Gold futures declined modestly Tuesday, at risk of finishing below $1,300 an ounce for a third straight day as a tech-led run for stocks and a stable dollar cut into investment interest in the precious metal. The precious metal was down 0.19 percent to trade at $1294.80 and Silver at $16.39, down 0.22 percent.
Bullions continued to trade within a range driven by a stronger dollar and global equities despite geopolitical tensions which continue to simmer.
Analysts believe that Gold’s movement will be largely driven by macroeconomic data ahead of the June FOMC meeting.
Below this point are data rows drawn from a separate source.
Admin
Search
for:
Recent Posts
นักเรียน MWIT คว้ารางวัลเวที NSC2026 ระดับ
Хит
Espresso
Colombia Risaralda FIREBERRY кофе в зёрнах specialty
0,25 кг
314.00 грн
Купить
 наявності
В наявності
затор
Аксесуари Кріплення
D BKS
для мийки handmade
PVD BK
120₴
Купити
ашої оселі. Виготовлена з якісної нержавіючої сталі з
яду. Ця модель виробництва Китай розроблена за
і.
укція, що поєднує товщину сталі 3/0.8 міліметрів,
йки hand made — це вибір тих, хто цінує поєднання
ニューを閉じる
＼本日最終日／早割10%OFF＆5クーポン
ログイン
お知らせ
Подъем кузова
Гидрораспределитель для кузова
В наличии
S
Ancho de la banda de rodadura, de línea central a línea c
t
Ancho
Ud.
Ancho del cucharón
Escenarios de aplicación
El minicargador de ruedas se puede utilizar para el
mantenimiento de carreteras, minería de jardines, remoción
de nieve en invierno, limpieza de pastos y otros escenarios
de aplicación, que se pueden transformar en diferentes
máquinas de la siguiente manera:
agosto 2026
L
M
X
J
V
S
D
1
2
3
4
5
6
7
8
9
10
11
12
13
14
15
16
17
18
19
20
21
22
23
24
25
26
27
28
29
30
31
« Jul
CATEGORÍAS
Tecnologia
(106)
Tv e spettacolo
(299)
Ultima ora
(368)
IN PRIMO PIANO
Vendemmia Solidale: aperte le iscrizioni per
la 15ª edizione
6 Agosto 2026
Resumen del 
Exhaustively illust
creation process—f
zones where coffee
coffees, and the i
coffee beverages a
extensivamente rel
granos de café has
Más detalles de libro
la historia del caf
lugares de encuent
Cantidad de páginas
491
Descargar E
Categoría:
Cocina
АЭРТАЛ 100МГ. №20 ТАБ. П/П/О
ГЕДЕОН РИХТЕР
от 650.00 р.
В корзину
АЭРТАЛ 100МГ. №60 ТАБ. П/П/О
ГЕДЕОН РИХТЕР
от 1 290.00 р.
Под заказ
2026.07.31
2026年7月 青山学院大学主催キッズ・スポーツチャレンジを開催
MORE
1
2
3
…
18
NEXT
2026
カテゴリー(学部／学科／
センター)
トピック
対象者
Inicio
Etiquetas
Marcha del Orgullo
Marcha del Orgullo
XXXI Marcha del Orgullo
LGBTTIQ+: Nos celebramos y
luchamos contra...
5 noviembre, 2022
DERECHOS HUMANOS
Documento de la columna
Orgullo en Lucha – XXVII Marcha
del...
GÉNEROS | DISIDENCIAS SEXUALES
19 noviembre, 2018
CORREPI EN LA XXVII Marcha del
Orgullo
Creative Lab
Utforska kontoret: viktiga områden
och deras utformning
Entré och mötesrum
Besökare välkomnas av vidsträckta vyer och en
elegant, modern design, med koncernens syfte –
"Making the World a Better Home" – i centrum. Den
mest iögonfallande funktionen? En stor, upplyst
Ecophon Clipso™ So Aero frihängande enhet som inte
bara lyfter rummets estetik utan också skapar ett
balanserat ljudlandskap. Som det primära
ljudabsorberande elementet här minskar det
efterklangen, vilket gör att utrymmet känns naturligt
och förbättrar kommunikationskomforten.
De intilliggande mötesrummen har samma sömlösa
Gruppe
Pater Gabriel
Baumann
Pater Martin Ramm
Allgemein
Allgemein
The focus today will be on non-manufacturing PMI reports which may pressure bullions further intraday.
Richard Perry, an analyst at Hantec said concerns over the path of protectionist policies that the U.S. is taking could resurface as the Group of Seven (G7) prepares to meet in Canada this week, adding that the lack of progress in discussions between U.S. and China over trade relations was also contributing to the weakness.
He said: “This is leading to a degree of consolidation across forex and commodities markets.”
August gold GCQ8, -0.05 percent slipped $2.20 or 0.2 percent at $1,295.10. Its settlement Monday at $1,297.30 marked the lowest finish since May 23.
U.S. stocks tipped higher after the technology-studded Nasdaq Composite on Monday closed at a record for the first time in nearly three months and investors around the globe generally took on the riskier asset markets.
Investors appeared to be putting trade tensions aside, even after trade talks broke down between the U.S. and China over the weekend. But leaders of the Group of Seven nations will hold talks in Canada on Friday and Saturday, where tariffs and trade are likely to be discussed. This weekend’s rebuke by G-7 finance ministers of the Trump administration’s trade tariffs could add some stress to the gathering.